**What you are asked to do:** Transcribe each entry in full, and leave the images out.

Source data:
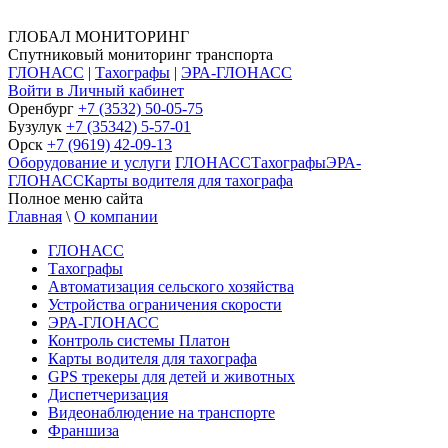
ГЛОБАЛ МОНИТОРИНГ
Спутниковый мониторинг транспорта
ГЛОНАСС
|
Тахографы
|
ЭРА-ГЛОНАСС
Войти в Личный кабинет
Оренбург
+7 (3532) 50-05-75
Бузулук
+7 (35342) 5-57-01
Орск
+7 (9619) 42-09-13
Оборудование и услуги
ГЛОНАСС
Тахографы
ЭРА-
ГЛОНАСС
Карты водителя для тахографа
Полное меню сайта
Главная
\
О компании
ГЛОНАСС
Тахографы
Автоматизация сельского хозяйства
Устройства ограничения скорости
ЭРА-ГЛОНАСС
Контроль системы Платон
Карты водителя для тахографа
GPS трекеры для детей и животных
Диспетчеризация
Видеонаблюдение на транспорте
Франшиза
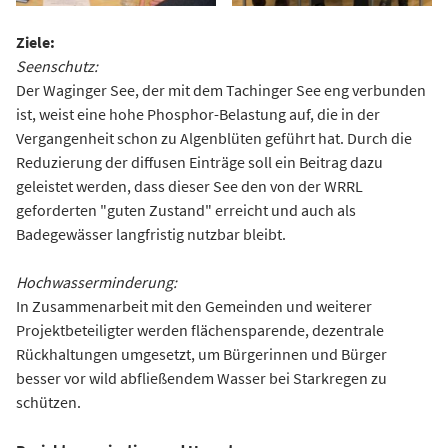
Ziele:
Seenschutz:
Der Waginger See, der mit dem Tachinger See eng verbunden
ist, weist eine hohe Phosphor-Belastung auf, die in der
Vergangenheit schon zu Algenblüten geführt hat. Durch die
Reduzierung der diffusen Einträge soll ein Beitrag dazu
geleistet werden, dass dieser See den von der WRRL
geforderten "guten Zustand" erreicht und auch als
Badegewässer langfristig nutzbar bleibt.
Hochwasserminderung:
In Zusammenarbeit mit den Gemeinden und weiterer
Projektbeteiligter werden flächensparende, dezentrale
Rückhaltungen umgesetzt, um Bürgerinnen und Bürger
besser vor wild abfließendem Wasser bei Starkregen zu
schützen.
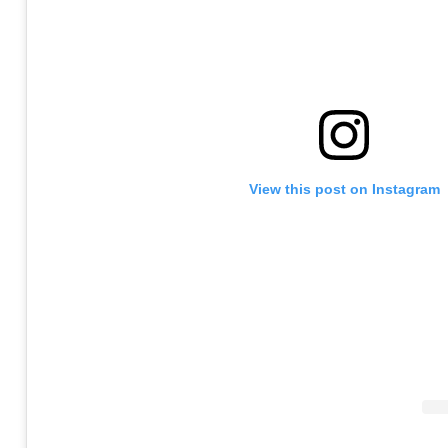
View this post on Instagram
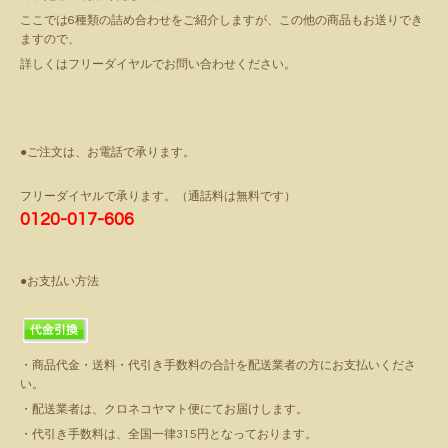
ここでは6種類の詰め合わせをご紹介しますが、この他の商品もお送りでき
ますので、
詳しくはフリーダイヤルでお問い合わせください。
●ご注文は、お電話で承ります。
フリーダイヤルで承ります。（通話料は無料です）
0120-017-606
●お支払い方法
・商品代金・送料・代引き手数料の合計を配送業者の方にお支払いくださ
い。
・配送業者は、クロネコヤマト便にてお届けします。
・代引き手数料は、全国一律315円となっております。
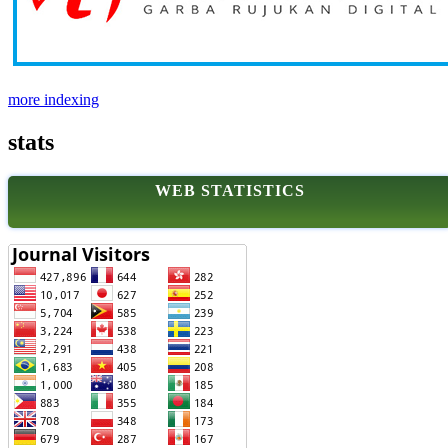
more indexing
stats
WEB STATISTICS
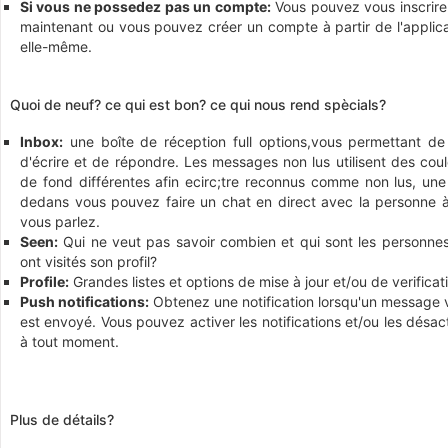
Si vous ne possedez pas un compte:
Vous pouvez vous inscrire
maintenant ou vous pouvez créer un compte à partir de l'applica
elle-même.
Quoi de neuf? ce qui est bon? ce qui nous rend spècials?
Inbox:
une boîte de réception full options,vous permettant de l
d'écrire et de répondre. Les messages non lus utilisent des cou
de fond différentes afin ecirc;tre reconnus comme non lus, une 
dedans vous pouvez faire un chat en direct avec la personne à
vous parlez.
Seen:
Qui ne veut pas savoir combien et qui sont les personnes
ont visités son profil?
Profile:
Grandes listes et options de mise à jour et/ou de verificat
Push notifications:
Obtenez une notification lorsqu'un message 
est envoyé. Vous pouvez activer les notifications et/ou les désac
à tout moment.
Plus de détails?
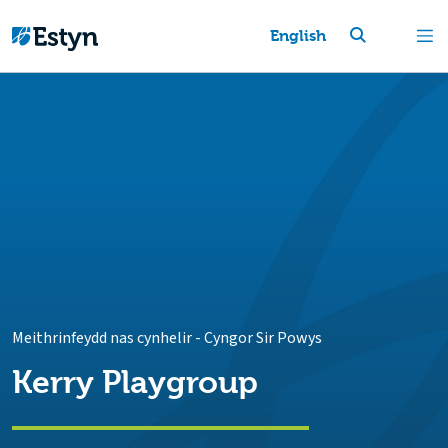
English
Meithrinfeydd nas cynhelir
-
Cyngor Sir Powys
Kerry Playgroup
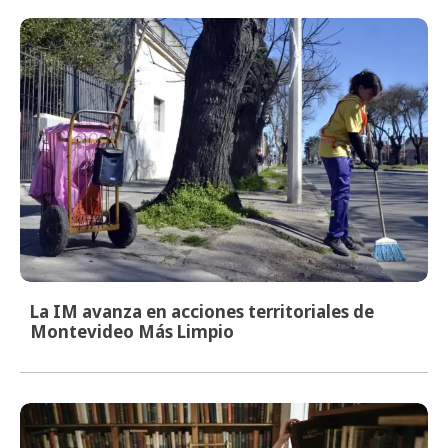
La IM avanza en acciones territoriales de
Montevideo Más Limpio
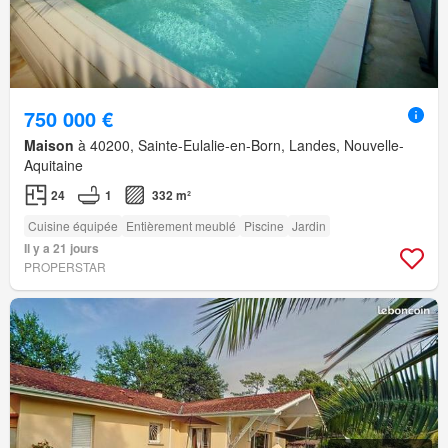
750 000 €
Maison
à 40200, Sainte-Eulalie-en-Born, Landes, Nouvelle-
Aquitaine
24
1
332 m²
Cuisine équipée
Entièrement meublé
Piscine
Jardin
Il y a 21 jours
PROPERSTAR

**Result of the task:**
ГЛОБАЛ МОНИТОРИНГ
Спутниковый мониторинг транспорта
ГЛОНАСС
|
Тахографы
|
ЭРА-ГЛОНАСС
Войти в Личный кабинет
Оренбург
+7 (3532) 50-05-75
Бузулук
+7 (35342) 5-57-01
Орск
+7 (9619) 42-09-13
Оборудование и услуги
ГЛОНАСС
Тахографы
ЭРА-
ГЛОНАСС
Карты водителя для тахографа
Полное меню сайта
Главная
\
О компании
ГЛОНАСС
Тахографы
Автоматизация сельского хозяйства
Устройства ограничения скорости
ЭРА-ГЛОНАСС
Контроль системы Платон
Карты водителя для тахографа
GPS трекеры для детей и животных
Диспетчеризация
Видеонаблюдение на транспорте
Франшиза
Ziele:
Seenschutz:
Der Waginger See, der mit dem Tachinger See eng verbunden
ist, weist eine hohe Phosphor-Belastung auf, die in der
Vergangenheit schon zu Algenblüten geführt hat. Durch die
Reduzierung der diffusen Einträge soll ein Beitrag dazu
geleistet werden, dass dieser See den von der WRRL
geforderten "guten Zustand" erreicht und auch als
Badegewässer langfristig nutzbar bleibt.
Hochwasserminderung:
In Zusammenarbeit mit den Gemeinden und weiterer
Projektbeteiligter werden flächensparende, dezentrale
Rückhaltungen umgesetzt, um Bürgerinnen und Bürger
besser vor wild abfließendem Wasser bei Starkregen zu
schützen.
View this post on Instagram
ここでは6種類の詰め合わせをご紹介しますが、この他の商品もお送りでき
ますので、
詳しくはフリーダイヤルでお問い合わせください。
●ご注文は、お電話で承ります。
フリーダイヤルで承ります。（通話料は無料です）
0120-017-606
●お支払い方法
・商品代金・送料・代引き手数料の合計を配送業者の方にお支払いくださ
い。
・配送業者は、クロネコヤマト便にてお届けします。
・代引き手数料は、全国一律315円となっております。
more indexing
stats
WEB STATISTICS
Si vous ne possedez pas un compte:
Vous pouvez vous inscrire
maintenant ou vous pouvez créer un compte à partir de l'applica
elle-même.
Quoi de neuf? ce qui est bon? ce qui nous rend spècials?
Inbox:
une boîte de réception full options,vous permettant de l
d'écrire et de répondre. Les messages non lus utilisent des cou
de fond différentes afin ecirc;tre reconnus comme non lus, une 
dedans vous pouvez faire un chat en direct avec la personne à
vous parlez.
Seen:
Qui ne veut pas savoir combien et qui sont les personnes
ont visités son profil?
Profile:
Grandes listes et options de mise à jour et/ou de verificat
Push notifications:
Obtenez une notification lorsqu'un message 
est envoyé. Vous pouvez activer les notifications et/ou les désac
à tout moment.
Plus de détails?
English
Meithrinfeydd nas cynhelir
-
Cyngor Sir Powys
Kerry Playgroup
La IM avanza en acciones territoriales de
Montevideo Más Limpio
750 000 €
Maison
à 40200, Sainte-Eulalie-en-Born, Landes, Nouvelle-
Aquitaine
24
1
332 m²
Cuisine équipée
Entièrement meublé
Piscine
Jardin
Il y a 21 jours
PROPERSTAR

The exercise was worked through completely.